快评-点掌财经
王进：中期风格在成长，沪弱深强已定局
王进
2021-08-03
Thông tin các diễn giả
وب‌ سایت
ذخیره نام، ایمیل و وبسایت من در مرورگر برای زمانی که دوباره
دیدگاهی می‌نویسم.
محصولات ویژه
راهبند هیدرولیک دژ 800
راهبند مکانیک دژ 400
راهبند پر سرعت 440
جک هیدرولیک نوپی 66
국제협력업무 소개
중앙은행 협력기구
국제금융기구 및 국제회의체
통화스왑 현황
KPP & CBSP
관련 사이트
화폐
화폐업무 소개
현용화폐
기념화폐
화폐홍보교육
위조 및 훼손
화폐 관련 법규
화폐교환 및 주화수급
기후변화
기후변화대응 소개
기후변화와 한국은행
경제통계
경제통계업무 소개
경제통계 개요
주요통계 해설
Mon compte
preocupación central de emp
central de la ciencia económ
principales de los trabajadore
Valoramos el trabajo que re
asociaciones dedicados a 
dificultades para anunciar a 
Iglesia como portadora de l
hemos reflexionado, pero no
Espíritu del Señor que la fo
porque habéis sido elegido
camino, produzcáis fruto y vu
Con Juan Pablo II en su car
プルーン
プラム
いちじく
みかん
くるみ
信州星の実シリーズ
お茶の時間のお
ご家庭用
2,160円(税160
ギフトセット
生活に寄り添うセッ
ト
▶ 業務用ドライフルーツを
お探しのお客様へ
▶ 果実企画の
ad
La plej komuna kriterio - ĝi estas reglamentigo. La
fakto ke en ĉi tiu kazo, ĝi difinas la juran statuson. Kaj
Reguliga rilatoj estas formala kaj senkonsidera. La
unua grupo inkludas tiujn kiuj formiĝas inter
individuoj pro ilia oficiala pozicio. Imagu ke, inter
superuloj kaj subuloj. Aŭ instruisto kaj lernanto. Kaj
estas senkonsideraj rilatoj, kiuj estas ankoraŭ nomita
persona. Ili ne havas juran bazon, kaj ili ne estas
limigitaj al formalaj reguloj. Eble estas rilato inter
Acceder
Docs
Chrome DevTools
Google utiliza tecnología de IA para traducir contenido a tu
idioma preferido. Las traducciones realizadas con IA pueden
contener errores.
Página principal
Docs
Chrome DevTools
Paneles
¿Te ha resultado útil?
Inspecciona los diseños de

+++

Gather each line of the listing above that contains the string "central". Uppercase and lowercase letters count as different.

preocupación central de emp
central de la ciencia económ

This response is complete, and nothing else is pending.